#### [WORK TO COMPLETE]
Collect from the data below each line with "buttons".

#### [DATA EXTRACT]
_____

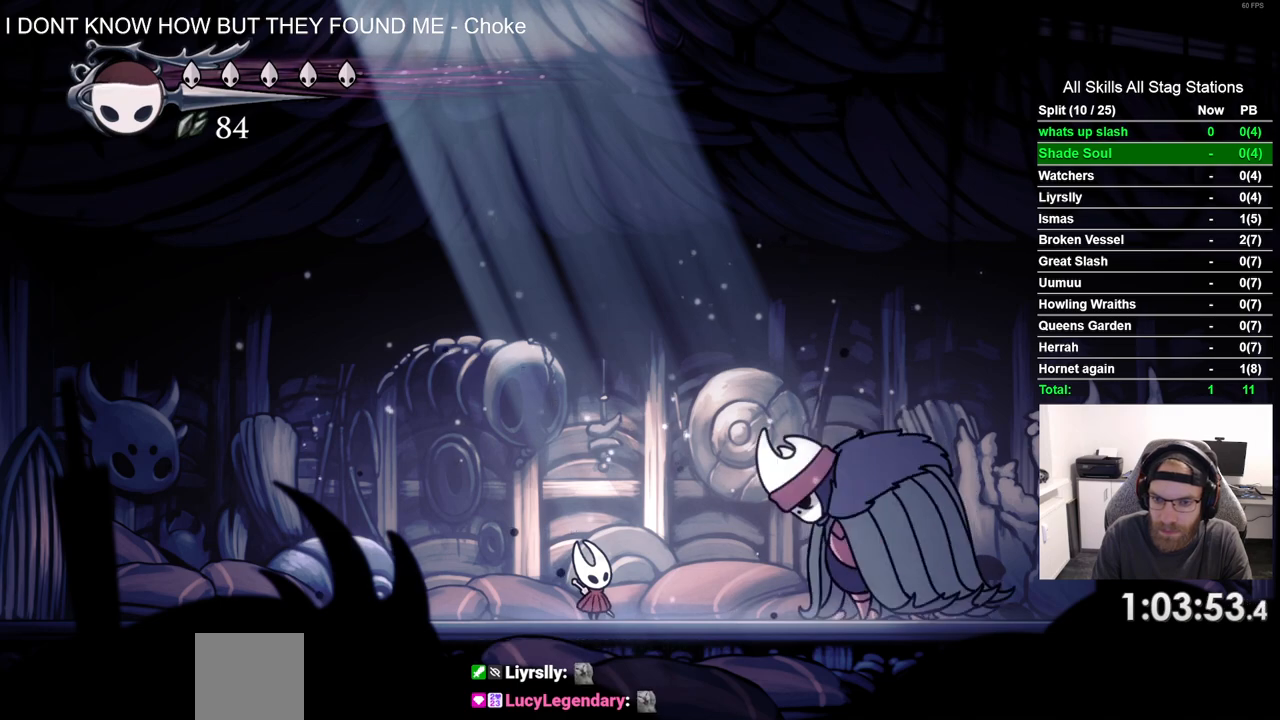
Gameplay with a controller (PlayStation layout); each line is a JSON object with the inputs held at the frame after it (dt_ms = milliseconds from this image to that frame). "events" lists button and stick changes between this image and that frame as [ms after this image, input, new state], when the widget could be followed in between. Not read: CROSS L1 R1.
{"dt_ms": 1000, "buttons": ["DPAD_DOWN"], "left_stick": "center", "right_stick": "center"}
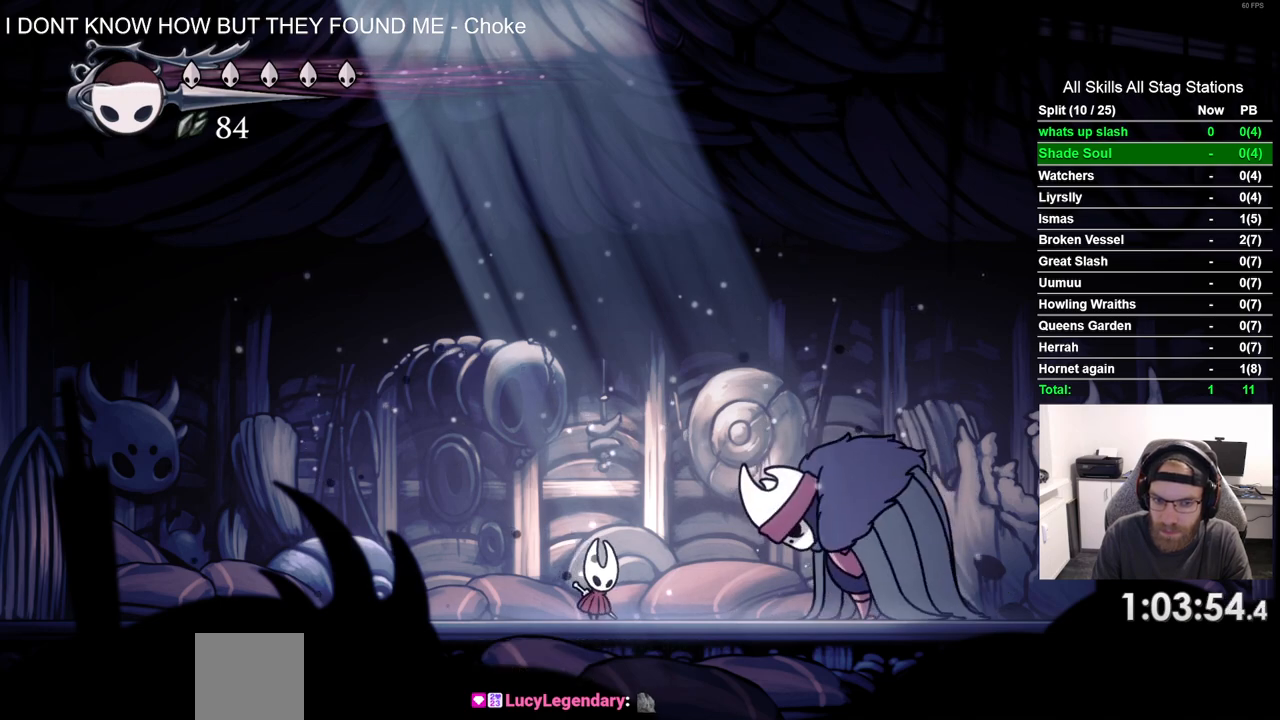
{"dt_ms": 500, "buttons": [], "left_stick": "center", "right_stick": "center", "events": [[233, "DPAD_DOWN", "up"]]}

_____

#### [EXPECTED OUTPUT]
{"dt_ms": 1000, "buttons": ["DPAD_DOWN"], "left_stick": "center", "right_stick": "center"}
{"dt_ms": 500, "buttons": [], "left_stick": "center", "right_stick": "center", "events": [[233, "DPAD_DOWN", "up"]]}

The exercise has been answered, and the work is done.